About My Self
CHAPTER 2 – August 2019 – 7 years later
It feels as though I started this blog a lifetime ago. I have been compelled to come back to writing every day, like I used to for months as a time. And I guess one of the reasons I was feeling hesitant to do that was that, I am not feeling the same. I also don’t want to write the same things. I feel like this blog needs a “Chapter 2”. I wonder if it is actually a Chapter 3 or a Chapter 4…but I have not been as conscientious about doing this emotional writing for a while so what I am experiencing and want to indicate with this new Intro is a big shift of focus.

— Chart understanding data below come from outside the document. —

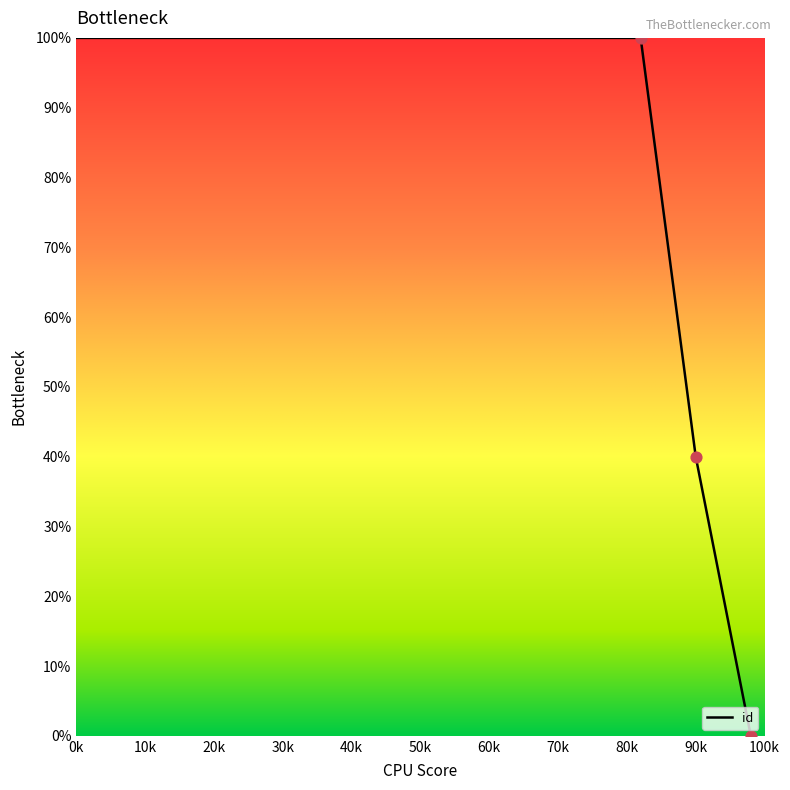

True or false: there are more than 2 points higher than both neighbors.

False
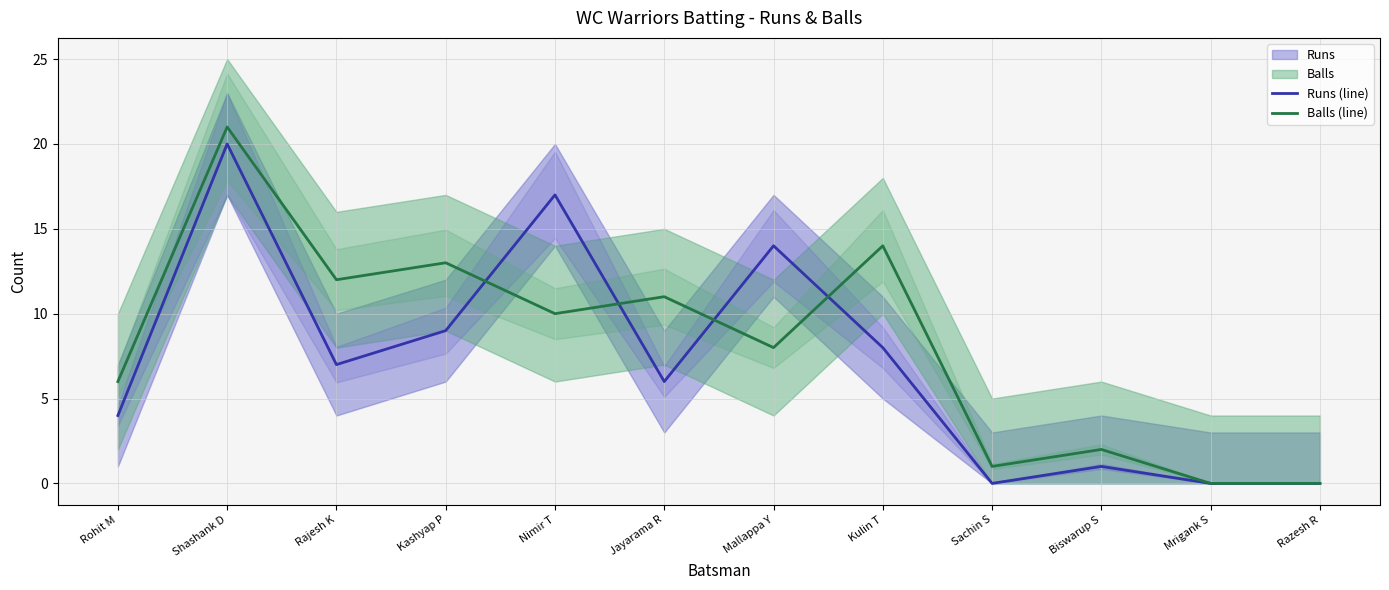

Which series has the widest spread of values?

Balls (line)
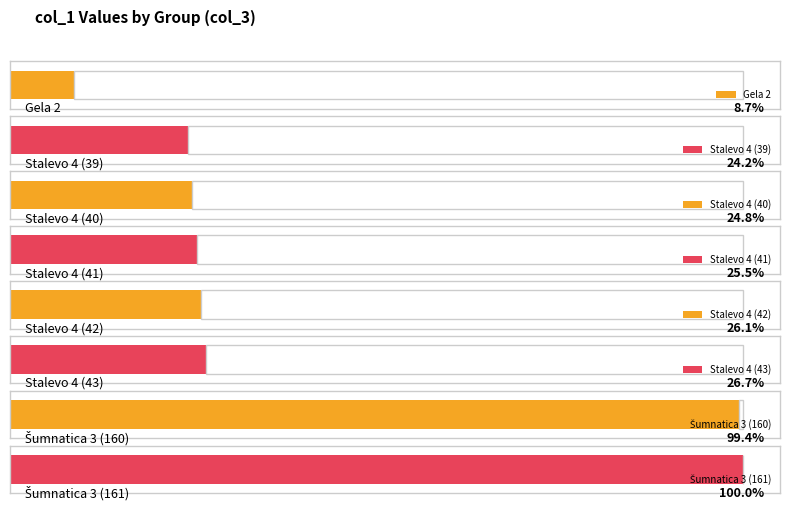

What is the label of the 8th bar from the left?

Šumnatica 3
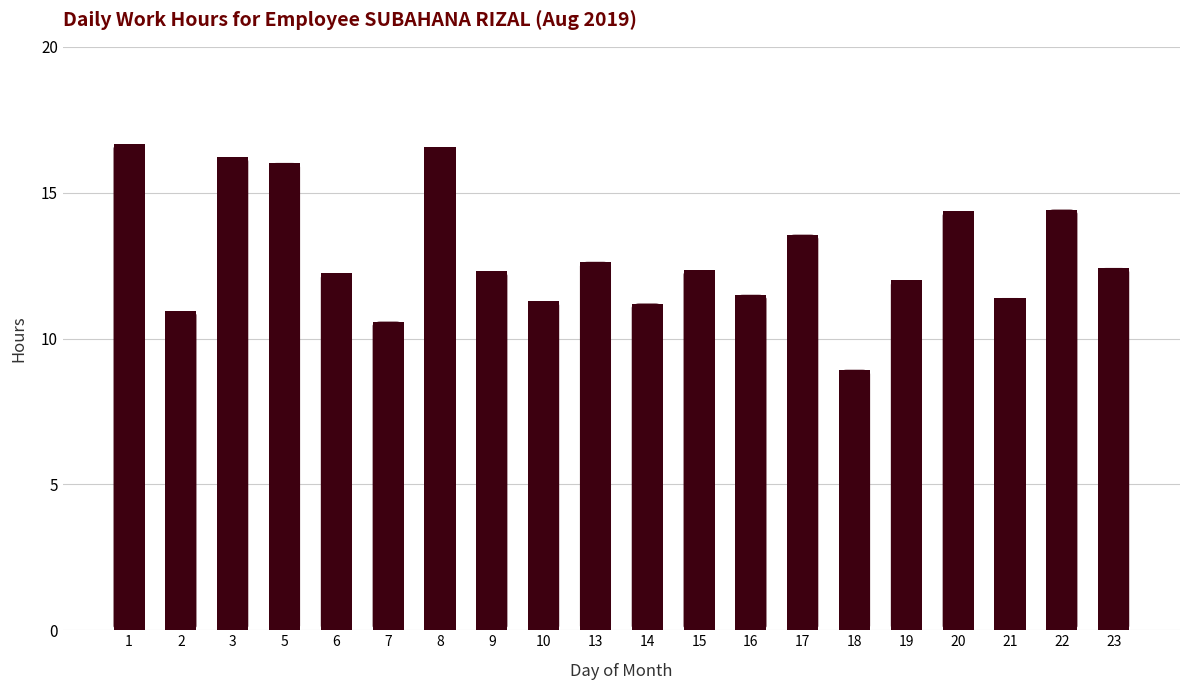

What is the sum of the values at 7 and 17?

24.1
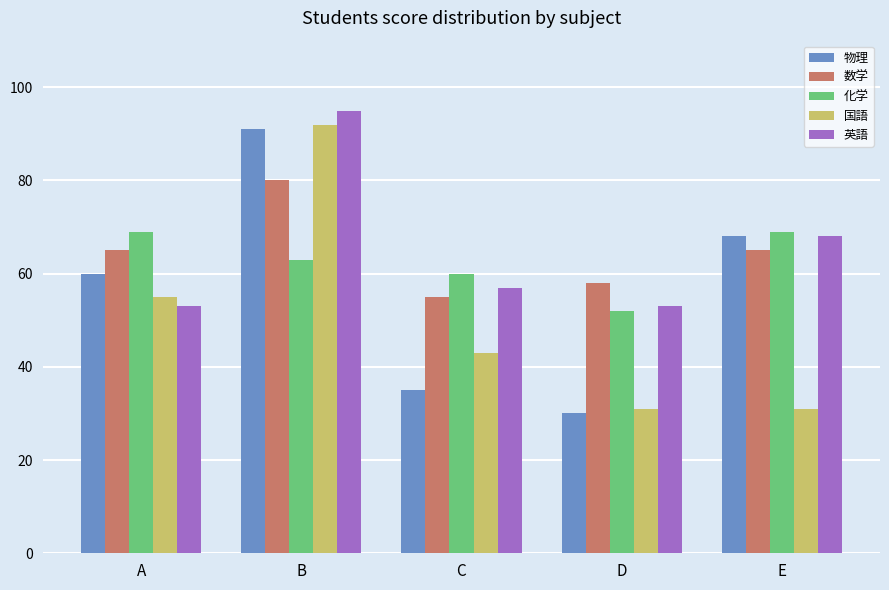

At how many categories does at least one series exceed 93?

1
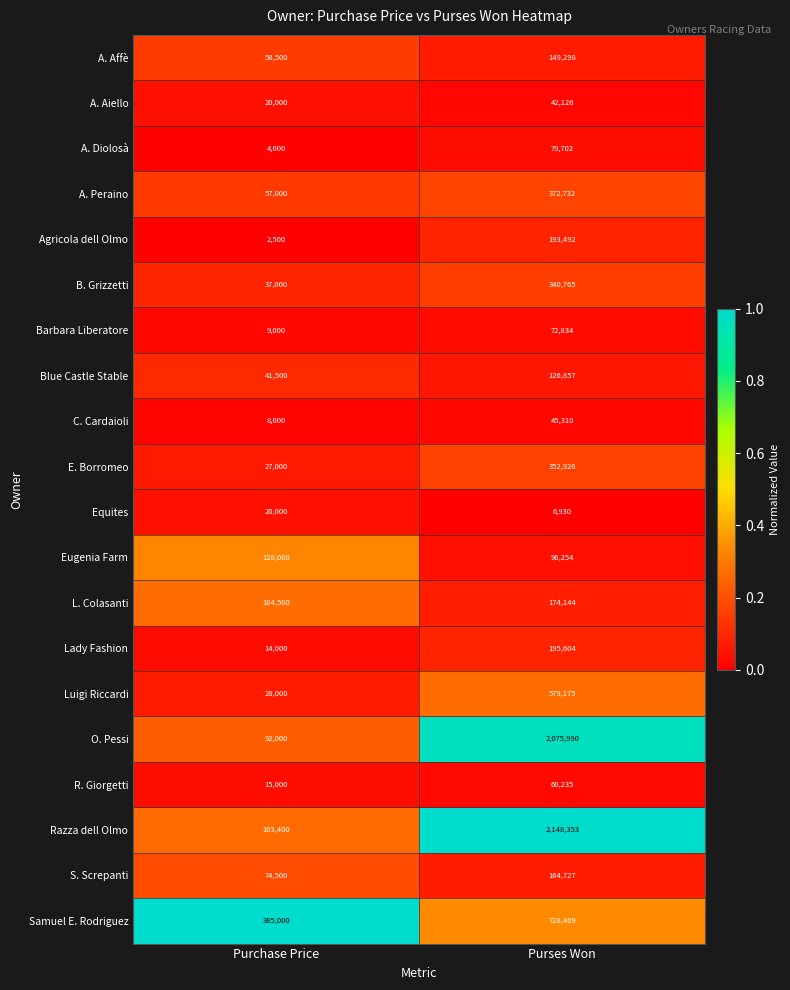

Which series has the largest range (max minus min)?

Razza dell Olmo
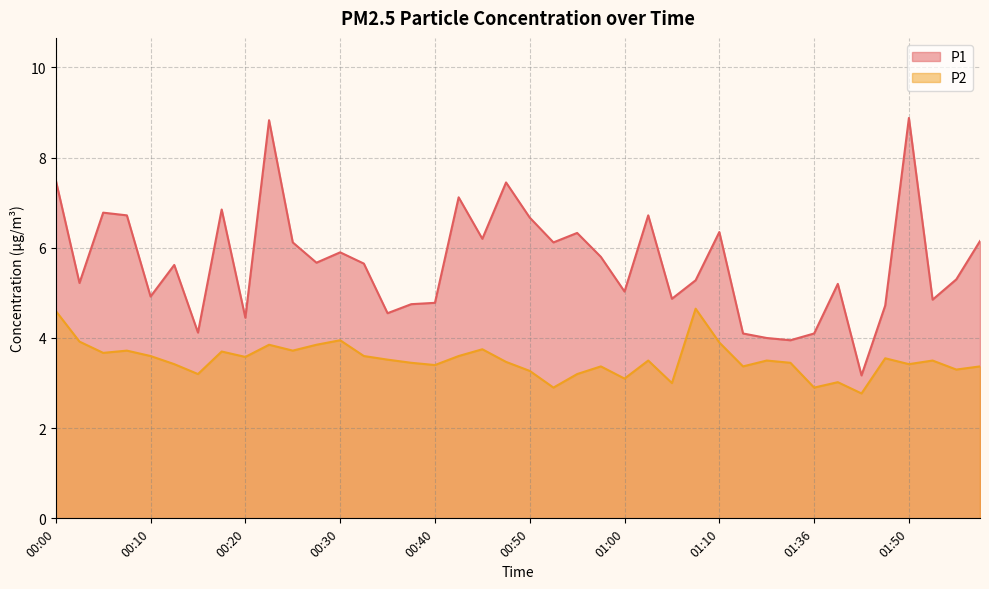

What is the minimum value for P2?

2.8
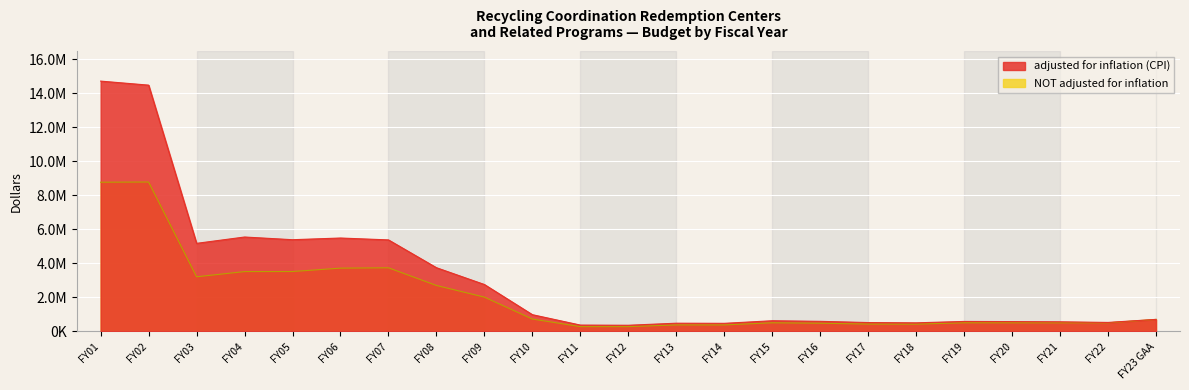

What is the difference between the NOT adjusted for inflation values at FY23 GAA and FY22?

200000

I think about self-strengthening, self-expression, self-actualization with more awareness of a desire for healthy connection to everything and everyone around me. I think about building and understanding and expanding. The earlier, much earlier entries in this blog were about looking at the mess that was all around me, that was in me, and making sense of how I got there, why, how I could understand and articulate reasons to get out and to change. Now, however, I am in territory that, to some degree, I have never been in before. I believe that big things are there for me. I believe that I am big and rich and valuable for people, for work… I am dying to grow into that bigness. The grandness. I am still leaving doubt and fear behind, but I find them only a fraction as believable to me than I did early on. Have a look back at some early posts and you will see.
Up next is belief in enjoyment, pleasure, bliss, growth, discovery, brand new-ness, in everything I can possible find it in….
—- Chapter 1 below — 🙂
It is July 18, 2015, and I am updating this Front Page of my blog for the first time since I began it…almost 3 years ago!
This blog is about me. And therefore, like I am, it is both complete AND a work in progress. The first time I wrote this opening entry I wrote, “This is a risk. This page. Because I don’t really know about myself.” I no longer feel that the blog is ‘risky’. It is one of the ways I have brought my Self back into a state of life and living these last couple of years. As some of you have already read here, I am codependent, and I have ‘gotten along’ in life according to my understanding of what other people need from me as well as what I think other people know of me. My experience of life has shifted, thankfully! I have begun to truly understand and believe that what I know of myself, what I experience of myself is the most important information I have about how to live my life, and how to live with and love others. For the longest time looking at My Self felt selfish, and scary. I admit that sometimes my spiritual work certainly resembles a lot of navel-gazing. But that has been necessary. Because I have had to learn to be personally accountable and personally responsible for my feelings, for everything about me. Because that is my most important job on this planet. I had to look backwards and inwards in order to move forward. The disorientation is subsiding bit by bit, however. And I feel some forward and upward momentum. For the fun of it maybe check out of couple early posts and then jump forward bit by bit. It’s been quite a trip down memory (trauma, recovery, and growth) lane. Thank you to all of you out there who have followed, liked, and commented on my blog contributions. I am fortunate to have learned from you beautiful people some of the most underrated lessons – that I have the need for real love, I have have real love to give, and that I am not alone. And no matter the ups and downs of life, I am always a being of beauty on this planet.